Le tour de la Francophonie se poursuit pour l’EAQ, avec aujourd’hui, une étape en Belgique, et non des moindres, puisque ce n’est ni plus ni moins de l’une des plus grandes eurostars francophones de l’histoire du concours que vous allez lire l’interview aujourd’hui.

Il faut y croire, j'ai moi aussi
Des flashs d'espoir, des insomnies
Mais au total, à l'addition
J'aime l'horizon

Trente quatre ans exactement que son pays – la Belgique – attend une deuxième victoire et un.e successeur.e à celle qui, un soir de mai 1986, chanta à l’Europe entière son amour de la vie alors qu’elle n’était âgée que de treize ans. Ladies And Gentlemen, nous vous présentons … Sandra Kim !

■ **Extraits d'enregistrements**
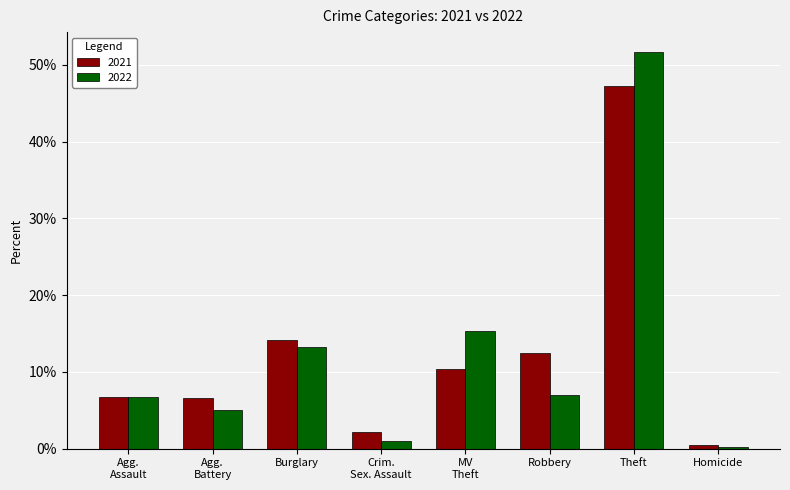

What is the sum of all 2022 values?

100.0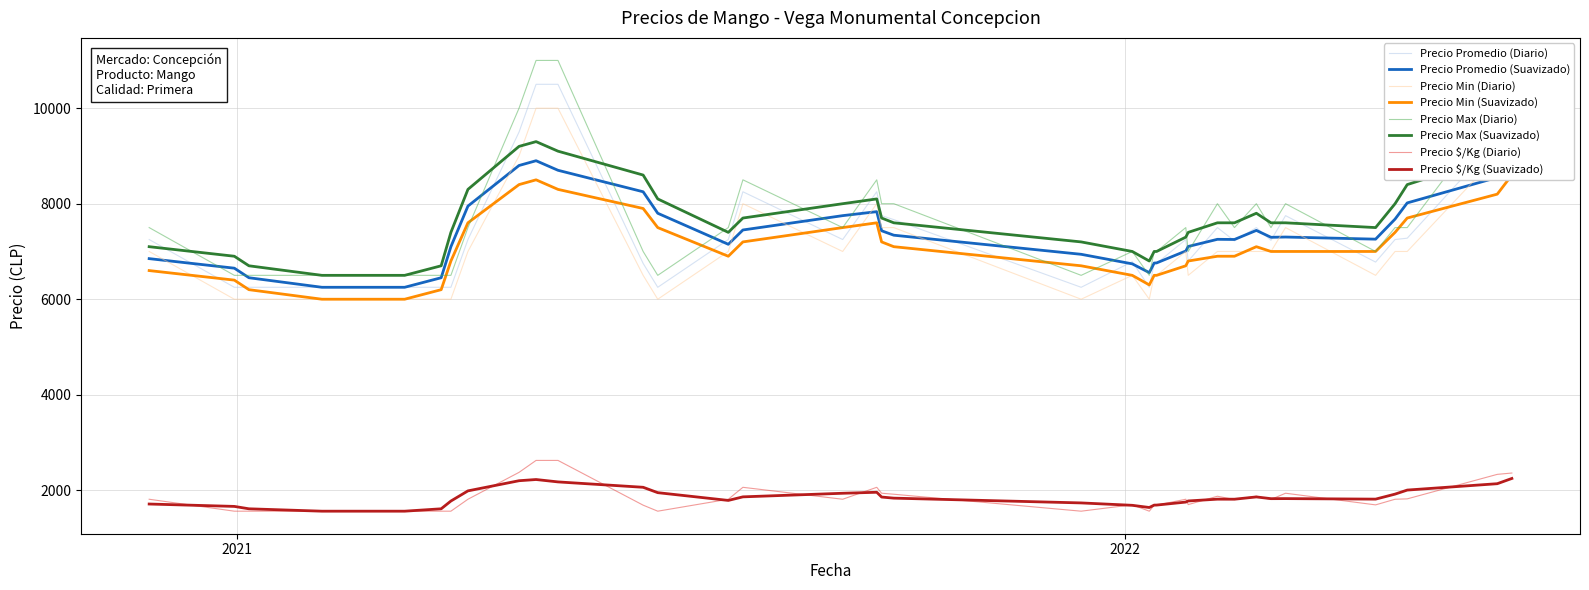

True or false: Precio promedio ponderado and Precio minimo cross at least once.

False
* * *
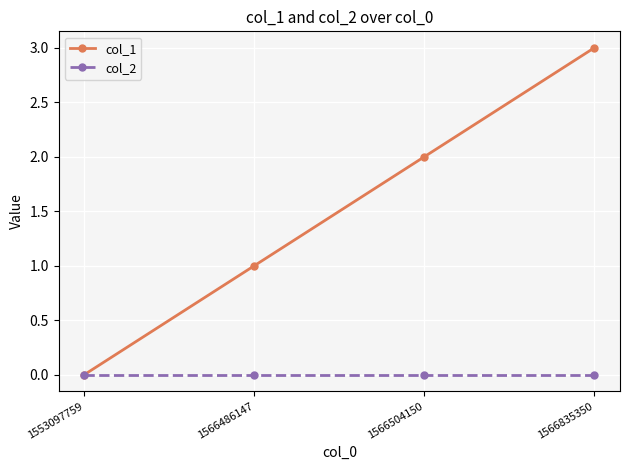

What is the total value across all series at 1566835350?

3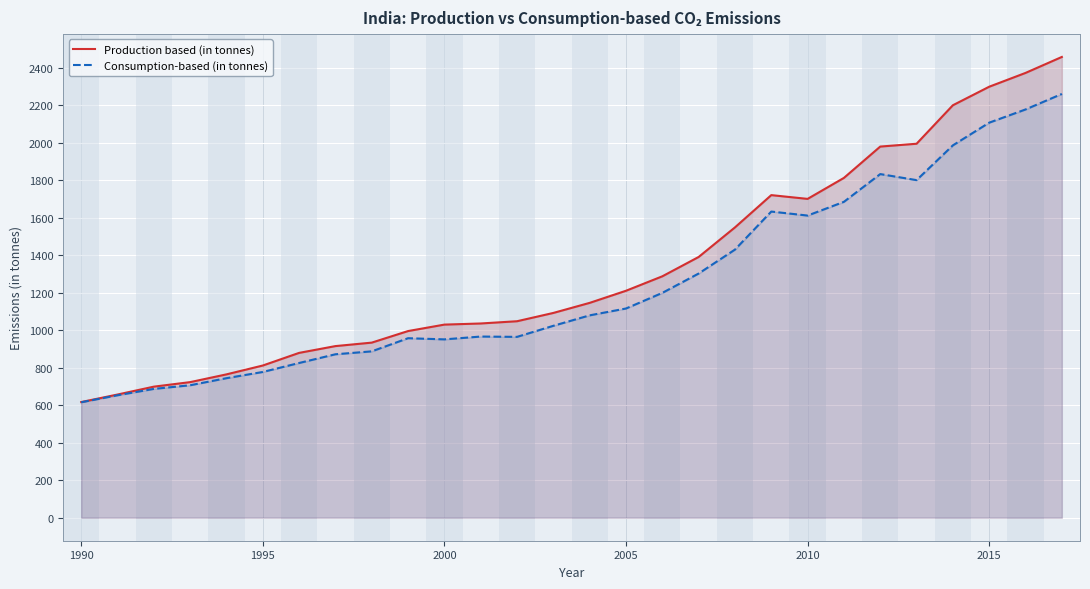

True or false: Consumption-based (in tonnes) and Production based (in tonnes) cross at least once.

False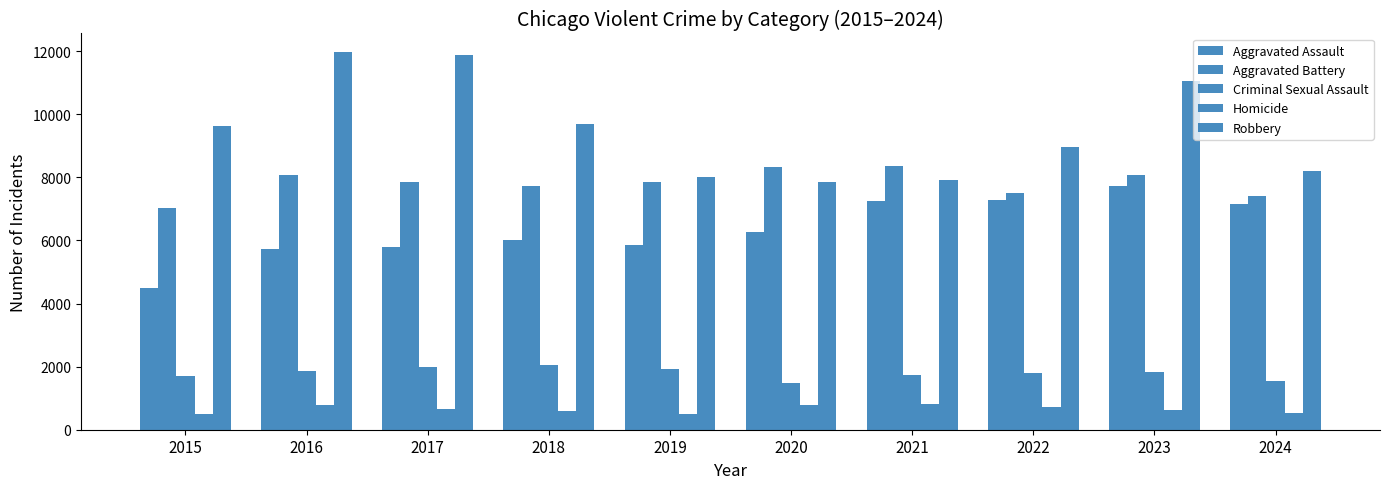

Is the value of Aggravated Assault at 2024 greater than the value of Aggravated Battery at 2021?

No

■ **Tâche à réaliser 1**
Répondez à ces questions sur le passage consacré à Sandra Kim :
(a) Dans quel pays se déroule l'étape du tour de la Francophonie annoncée au début ?
(b) Depuis combien d'années ce pays attend-il une deuxième victoire ?
(c) Quel âge avait la chanteuse lors de ce soir de mai 1986 ?
■ **Tâche à réaliser 2**
Remplacez "eurostars" par "vedettes" dans le passage consacré à Sandra Kim, puis recopiez tout ce qui va de "Le tour de la" jusqu'à "lire l’interview aujourd’hui.".
■ **Tâche à réaliser 3**
Poursuivez le passage consacré à Sandra Kim au-delà de sa dernière phrase.
Les enregistrements ci-dessus viennent d'une autre source.

■ **Réponse attendue 1**
(a) En Belgique.
(b) Trente-quatre ans.
(c) Treize ans.

■ **Réponse attendue 2**
Le tour de la Francophonie se poursuit pour l’EAQ, avec aujourd’hui, une étape en Belgique, et non des moindres, puisque ce n’est ni plus ni moins de l’une des plus grandes vedettes francophones de l’histoire du concours que vous allez lire l’interview aujourd’hui.

■ **Réponse attendue 3**
La prestation en images :

Classement : vainqueure de l’Eurovision 1986 (176 points)

C’est par téléphone depuis sa Flandre d’adoption que Sandra Kim nous a fait l’immense honneur de nous accorder cet entretien.

Vous êtes un mythe pour les belges et les eurofans, puisque vous êtes la première et seule belge, la plus jeune artiste et l’une des dernières francophones à avoir gagné le concours.

Avec Céline Dion, après.

Qu’est-ce que ça fait d’avoir cette casquette ?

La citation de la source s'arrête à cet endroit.